Ketiga, informasi bertentangan dengan logika umum atau akal sehat. Sekarang kita hidup di zaman modern dan ilmiah. Ilmu pengetahuan telah berhasil mengungkap peristiwa yang dulu dianggap ajaib dan mitos. Jadi jika ada informasi yang sulit diterima akal, informasi tersebut dicurigai sebagai hoax. Jika ada informasi dari media digital yang memenuhi kriteria di atas, 99,99 persen adalah hoax.
Mencegah hoax
Pencegahan hoax dapat dimulai dari kita sendiri. Jika mendapat pesan tentang berita yang hampir seratus persen hoax, jangan membagikannya. Ketika berita hoax muncul dalam grup WA, langsung saja bertanya pada penyebar berita. Apakah ada media terpercaya atau seseorang yang dapat dikonfrimasi atas berita yang disebarkan? Kalau tidak ada, kemungkinan besar itu hoax.
Bagaimana untuk mencegah siswa tidak mempercayai informasi hoax? Peran guru dalam menangkal informasi hoax adalah literasi digital kepada siswa. Pertama, membaca berita dari beberapa media. Media besar arus utama sangat berhati-hati dengan informasi yang diterbitkan karena akan berpengaruh pada nama besar media tersebut. Jika media besar menerbitkan hoax, akan menjatuhkan kepercayaan masyarakat.
Kedua, membiasakan membaca berita sampai utuh, bukan hanya judulnya. Media abal-abal sering menampilkan berita yang judul dan isi berita tidak sama. Di facebook sering kita jumpai ada akun membagikan tautan berita dengan judul bombastis. Lalu komentar-komentar dengan bahasa kasar pun muncul.
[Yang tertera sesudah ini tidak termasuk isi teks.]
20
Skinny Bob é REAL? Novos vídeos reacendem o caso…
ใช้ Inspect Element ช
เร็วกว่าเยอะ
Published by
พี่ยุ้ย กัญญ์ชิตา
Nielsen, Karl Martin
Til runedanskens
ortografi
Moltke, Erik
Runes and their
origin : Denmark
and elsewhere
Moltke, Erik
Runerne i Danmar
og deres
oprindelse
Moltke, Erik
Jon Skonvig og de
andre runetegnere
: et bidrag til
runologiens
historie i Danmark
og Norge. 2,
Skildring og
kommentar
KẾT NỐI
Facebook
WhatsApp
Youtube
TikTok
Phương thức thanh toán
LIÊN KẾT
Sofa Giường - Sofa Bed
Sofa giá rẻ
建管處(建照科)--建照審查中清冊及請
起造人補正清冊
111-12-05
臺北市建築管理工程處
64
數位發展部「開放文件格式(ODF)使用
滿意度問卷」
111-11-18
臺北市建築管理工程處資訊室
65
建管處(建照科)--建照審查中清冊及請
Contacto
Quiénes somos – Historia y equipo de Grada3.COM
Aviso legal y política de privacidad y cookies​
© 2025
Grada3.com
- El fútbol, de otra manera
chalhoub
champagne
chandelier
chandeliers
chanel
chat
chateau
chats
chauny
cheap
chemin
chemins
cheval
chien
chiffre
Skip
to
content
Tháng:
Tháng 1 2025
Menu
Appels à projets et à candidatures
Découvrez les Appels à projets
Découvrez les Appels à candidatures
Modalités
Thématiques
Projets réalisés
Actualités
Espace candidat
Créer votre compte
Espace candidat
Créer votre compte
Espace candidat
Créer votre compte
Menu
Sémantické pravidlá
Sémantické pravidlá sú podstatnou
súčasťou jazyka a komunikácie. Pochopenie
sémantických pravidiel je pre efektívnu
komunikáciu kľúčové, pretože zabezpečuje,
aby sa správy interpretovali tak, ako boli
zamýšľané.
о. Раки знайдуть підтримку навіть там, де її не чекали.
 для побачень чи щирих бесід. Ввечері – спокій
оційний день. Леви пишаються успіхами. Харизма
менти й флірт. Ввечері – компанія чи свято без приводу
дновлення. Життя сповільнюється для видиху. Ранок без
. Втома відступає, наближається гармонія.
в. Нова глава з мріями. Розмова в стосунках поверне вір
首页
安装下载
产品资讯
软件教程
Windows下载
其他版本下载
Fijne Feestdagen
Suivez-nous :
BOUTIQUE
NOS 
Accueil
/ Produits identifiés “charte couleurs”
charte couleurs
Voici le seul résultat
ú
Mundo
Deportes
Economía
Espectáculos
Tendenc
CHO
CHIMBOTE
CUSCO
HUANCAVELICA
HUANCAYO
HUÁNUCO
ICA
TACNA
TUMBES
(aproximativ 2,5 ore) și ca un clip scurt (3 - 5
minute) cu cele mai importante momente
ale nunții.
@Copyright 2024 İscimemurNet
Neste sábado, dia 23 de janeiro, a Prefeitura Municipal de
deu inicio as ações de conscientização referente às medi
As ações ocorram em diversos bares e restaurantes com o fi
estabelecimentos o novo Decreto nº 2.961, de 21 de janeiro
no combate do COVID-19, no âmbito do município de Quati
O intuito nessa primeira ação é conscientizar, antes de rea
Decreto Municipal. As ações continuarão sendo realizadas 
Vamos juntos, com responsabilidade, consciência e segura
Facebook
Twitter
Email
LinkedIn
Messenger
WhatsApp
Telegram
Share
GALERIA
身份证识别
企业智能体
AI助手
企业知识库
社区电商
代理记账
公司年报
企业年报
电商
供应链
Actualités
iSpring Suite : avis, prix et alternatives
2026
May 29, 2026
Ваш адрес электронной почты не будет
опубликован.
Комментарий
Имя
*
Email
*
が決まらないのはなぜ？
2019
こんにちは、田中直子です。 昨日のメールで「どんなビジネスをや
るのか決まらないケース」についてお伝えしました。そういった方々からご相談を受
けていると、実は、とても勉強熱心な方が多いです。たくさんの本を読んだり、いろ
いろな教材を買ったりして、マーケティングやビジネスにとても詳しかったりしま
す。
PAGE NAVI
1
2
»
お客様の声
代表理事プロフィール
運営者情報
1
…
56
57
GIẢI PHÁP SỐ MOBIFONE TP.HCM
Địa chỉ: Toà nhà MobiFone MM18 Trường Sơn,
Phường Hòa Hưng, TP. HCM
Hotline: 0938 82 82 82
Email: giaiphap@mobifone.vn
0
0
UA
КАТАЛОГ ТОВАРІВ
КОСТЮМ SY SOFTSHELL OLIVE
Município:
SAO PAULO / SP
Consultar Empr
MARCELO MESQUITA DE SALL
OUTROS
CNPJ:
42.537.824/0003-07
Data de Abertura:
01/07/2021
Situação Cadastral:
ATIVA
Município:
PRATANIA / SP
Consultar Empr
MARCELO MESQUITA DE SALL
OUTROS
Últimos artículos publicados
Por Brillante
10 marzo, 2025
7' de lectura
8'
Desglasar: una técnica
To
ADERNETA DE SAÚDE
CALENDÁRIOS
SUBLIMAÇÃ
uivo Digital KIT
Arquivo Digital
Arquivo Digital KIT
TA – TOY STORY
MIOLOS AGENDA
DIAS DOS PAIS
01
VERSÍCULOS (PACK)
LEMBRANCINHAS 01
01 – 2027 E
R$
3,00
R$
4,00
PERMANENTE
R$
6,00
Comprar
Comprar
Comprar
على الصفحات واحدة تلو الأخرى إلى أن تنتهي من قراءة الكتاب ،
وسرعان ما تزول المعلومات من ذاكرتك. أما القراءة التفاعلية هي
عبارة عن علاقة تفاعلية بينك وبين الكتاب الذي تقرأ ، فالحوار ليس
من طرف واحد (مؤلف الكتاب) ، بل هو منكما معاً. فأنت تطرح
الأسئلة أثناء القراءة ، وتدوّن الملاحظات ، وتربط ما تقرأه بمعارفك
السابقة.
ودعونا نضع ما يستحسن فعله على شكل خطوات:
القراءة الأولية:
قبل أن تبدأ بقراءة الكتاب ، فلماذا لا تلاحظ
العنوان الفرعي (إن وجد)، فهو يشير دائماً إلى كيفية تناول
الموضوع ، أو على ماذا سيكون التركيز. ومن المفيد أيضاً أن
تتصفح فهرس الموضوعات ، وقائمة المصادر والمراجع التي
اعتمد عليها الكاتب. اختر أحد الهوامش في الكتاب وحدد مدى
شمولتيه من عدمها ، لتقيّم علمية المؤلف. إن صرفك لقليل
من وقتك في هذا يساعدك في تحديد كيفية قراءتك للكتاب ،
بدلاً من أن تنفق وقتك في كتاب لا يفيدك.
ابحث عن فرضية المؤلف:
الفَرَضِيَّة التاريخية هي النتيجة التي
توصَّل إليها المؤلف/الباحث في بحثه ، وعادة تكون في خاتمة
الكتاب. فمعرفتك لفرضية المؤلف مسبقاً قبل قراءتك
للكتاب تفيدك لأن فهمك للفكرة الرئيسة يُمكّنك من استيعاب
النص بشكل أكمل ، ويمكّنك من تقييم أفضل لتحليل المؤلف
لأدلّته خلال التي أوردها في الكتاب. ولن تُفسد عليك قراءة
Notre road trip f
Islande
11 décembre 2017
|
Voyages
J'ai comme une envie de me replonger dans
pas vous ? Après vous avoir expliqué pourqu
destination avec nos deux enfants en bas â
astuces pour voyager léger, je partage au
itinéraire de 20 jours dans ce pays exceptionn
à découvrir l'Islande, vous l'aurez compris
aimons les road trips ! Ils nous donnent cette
Ketiga, menghubungi teman yang tinggal dekat lokasi peristiwa. Misalnya berita tabrakan bus yang merenggut korban tewas 100 orang di Tegal. Kita bisa mencari informasi pada teman yang tinggal tinggal di Tegal, apakah informasi ini benar atau tidak.
Keempat, membiasakan siswa untuk membaca. Tidak hanya buku-buku pelajaran, tetapi buku-buku pengetahuan umum, fiksi akan membuat mereka memiliki sikap kritis terhadap informasi yang mereka terima.
Siswa merupakan anak-anak dan remaja yang berada di fase rasa ingin tahu yang tinggi. Peran guru adalah mengarahkan rasa ingin tahu siswa ke hal-hal yang positif. Pembelajaran dapat diarahkan sebagai media pencegahan hoax, bukan semata mengajarkan ilmu pengetahuan.
Nilai dan etika juga wajib diajarkan di sela pembelajaran. Ketika guru menyampaikan pelajaran tertentu, guru juga bercerita tentang nilai-nilai yang bermanfaat bagi murid (Toety Heraty Noerhadi, Prisma, No. 7 Juli 1980 Tahun VIII). Seringkali nilai-nilai yang mungkin tidak berhubungan dengan pelajaran, justru yang akan diingat siswa sampai dewasa.
Siswa harus kita selamatkan dari racun hoax. Hoax beracun karena membunuh akal sehat kita. Ketika akal sehat kita sudah lumpuh, kemunculan ekses-ekses negatif tinggal menunggu ledakannya. Tentu kita tidak mau generasi mendatang adalah orang-orang yang nalarnya sudah terjangkit racun hoax bukan?